WHAT TO WORK ON:
Give back exactly the lines from the start of the listing to the line containing "There are too", inclusive, and nothing beyond them.

WORKING DATA:

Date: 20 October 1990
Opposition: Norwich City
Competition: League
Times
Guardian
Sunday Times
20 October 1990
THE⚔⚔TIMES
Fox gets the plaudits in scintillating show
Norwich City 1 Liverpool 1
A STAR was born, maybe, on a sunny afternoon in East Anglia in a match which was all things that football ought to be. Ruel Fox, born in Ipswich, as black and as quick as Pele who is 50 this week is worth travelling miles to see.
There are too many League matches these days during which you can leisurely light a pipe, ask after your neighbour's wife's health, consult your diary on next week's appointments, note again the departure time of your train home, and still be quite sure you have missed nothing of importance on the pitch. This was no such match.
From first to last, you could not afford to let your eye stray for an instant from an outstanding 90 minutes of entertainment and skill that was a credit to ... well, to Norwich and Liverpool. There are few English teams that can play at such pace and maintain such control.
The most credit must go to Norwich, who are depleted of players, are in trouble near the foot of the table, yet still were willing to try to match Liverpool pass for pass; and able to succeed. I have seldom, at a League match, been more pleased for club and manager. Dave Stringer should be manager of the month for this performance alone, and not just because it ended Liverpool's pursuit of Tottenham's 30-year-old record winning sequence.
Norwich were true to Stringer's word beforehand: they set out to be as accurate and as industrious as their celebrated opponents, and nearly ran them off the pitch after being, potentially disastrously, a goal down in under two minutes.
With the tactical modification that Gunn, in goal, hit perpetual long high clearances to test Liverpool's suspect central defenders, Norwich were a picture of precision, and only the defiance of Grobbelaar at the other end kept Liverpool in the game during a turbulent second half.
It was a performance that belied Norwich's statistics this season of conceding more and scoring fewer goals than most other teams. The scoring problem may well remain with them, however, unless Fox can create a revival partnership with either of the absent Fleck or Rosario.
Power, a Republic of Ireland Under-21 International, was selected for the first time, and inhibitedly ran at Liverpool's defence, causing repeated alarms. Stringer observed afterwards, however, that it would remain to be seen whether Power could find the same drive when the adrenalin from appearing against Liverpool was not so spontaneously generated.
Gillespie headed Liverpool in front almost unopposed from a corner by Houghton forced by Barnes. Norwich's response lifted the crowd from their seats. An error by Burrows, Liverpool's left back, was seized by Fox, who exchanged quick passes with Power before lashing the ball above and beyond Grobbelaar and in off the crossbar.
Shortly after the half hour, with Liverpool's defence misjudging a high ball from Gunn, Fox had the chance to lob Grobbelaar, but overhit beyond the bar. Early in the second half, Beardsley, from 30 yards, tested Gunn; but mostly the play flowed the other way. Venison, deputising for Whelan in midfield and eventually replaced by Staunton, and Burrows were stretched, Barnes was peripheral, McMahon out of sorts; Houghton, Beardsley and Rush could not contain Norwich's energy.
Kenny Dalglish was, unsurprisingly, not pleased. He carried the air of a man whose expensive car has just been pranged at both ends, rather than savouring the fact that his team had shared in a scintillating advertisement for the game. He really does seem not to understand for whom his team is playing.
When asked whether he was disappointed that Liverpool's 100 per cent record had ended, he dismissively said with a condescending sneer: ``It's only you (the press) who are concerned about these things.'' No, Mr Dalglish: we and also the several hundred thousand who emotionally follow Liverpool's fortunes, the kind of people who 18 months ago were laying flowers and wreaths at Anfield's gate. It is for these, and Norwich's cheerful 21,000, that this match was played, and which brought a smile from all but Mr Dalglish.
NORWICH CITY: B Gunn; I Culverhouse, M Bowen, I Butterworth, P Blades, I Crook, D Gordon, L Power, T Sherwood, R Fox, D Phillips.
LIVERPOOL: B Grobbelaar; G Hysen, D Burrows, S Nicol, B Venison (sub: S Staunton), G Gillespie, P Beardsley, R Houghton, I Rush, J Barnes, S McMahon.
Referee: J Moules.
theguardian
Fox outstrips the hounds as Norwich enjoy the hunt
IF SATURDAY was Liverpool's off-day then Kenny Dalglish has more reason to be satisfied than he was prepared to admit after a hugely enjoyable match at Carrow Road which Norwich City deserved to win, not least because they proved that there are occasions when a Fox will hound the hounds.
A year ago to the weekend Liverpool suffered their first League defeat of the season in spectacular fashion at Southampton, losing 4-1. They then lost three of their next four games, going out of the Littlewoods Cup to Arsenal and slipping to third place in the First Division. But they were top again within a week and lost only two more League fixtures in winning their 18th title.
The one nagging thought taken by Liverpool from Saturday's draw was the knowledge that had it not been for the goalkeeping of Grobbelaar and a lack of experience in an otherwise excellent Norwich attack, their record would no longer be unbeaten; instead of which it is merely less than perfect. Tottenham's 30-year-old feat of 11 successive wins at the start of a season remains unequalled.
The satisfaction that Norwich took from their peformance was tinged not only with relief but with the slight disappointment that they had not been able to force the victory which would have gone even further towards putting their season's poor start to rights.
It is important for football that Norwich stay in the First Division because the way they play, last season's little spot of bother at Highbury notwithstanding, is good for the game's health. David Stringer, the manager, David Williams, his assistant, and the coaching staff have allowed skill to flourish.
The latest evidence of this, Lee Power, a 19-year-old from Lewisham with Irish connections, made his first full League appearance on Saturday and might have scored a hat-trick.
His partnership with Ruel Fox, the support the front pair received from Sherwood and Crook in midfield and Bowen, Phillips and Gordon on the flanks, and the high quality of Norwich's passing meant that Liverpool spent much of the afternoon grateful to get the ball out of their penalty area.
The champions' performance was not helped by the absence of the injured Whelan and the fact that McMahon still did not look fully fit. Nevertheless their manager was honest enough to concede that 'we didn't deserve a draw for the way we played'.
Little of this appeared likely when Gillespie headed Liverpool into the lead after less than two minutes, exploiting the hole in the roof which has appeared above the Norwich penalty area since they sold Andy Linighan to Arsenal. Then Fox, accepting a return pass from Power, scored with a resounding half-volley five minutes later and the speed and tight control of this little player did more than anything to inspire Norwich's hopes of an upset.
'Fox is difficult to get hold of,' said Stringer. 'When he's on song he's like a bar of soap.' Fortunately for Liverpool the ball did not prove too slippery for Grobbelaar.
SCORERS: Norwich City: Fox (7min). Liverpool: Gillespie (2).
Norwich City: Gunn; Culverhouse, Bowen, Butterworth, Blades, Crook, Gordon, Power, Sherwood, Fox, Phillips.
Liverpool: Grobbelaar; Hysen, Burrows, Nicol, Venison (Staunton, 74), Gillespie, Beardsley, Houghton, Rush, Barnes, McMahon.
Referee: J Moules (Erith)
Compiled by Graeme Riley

SOLUTION FOR THIS PROBLEM:
Date: 20 October 1990
Opposition: Norwich City
Competition: League
Times
Guardian
Sunday Times
20 October 1990
THE⚔⚔TIMES
Fox gets the plaudits in scintillating show
Norwich City 1 Liverpool 1
A STAR was born, maybe, on a sunny afternoon in East Anglia in a match which was all things that football ought to be. Ruel Fox, born in Ipswich, as black and as quick as Pele who is 50 this week is worth travelling miles to see.
There are too many League matches these days during which you can leisurely light a pipe, ask after your neighbour's wife's health, consult your diary on next week's appointments, note again the departure time of your train home, and still be quite sure you have missed nothing of importance on the pitch. This was no such match.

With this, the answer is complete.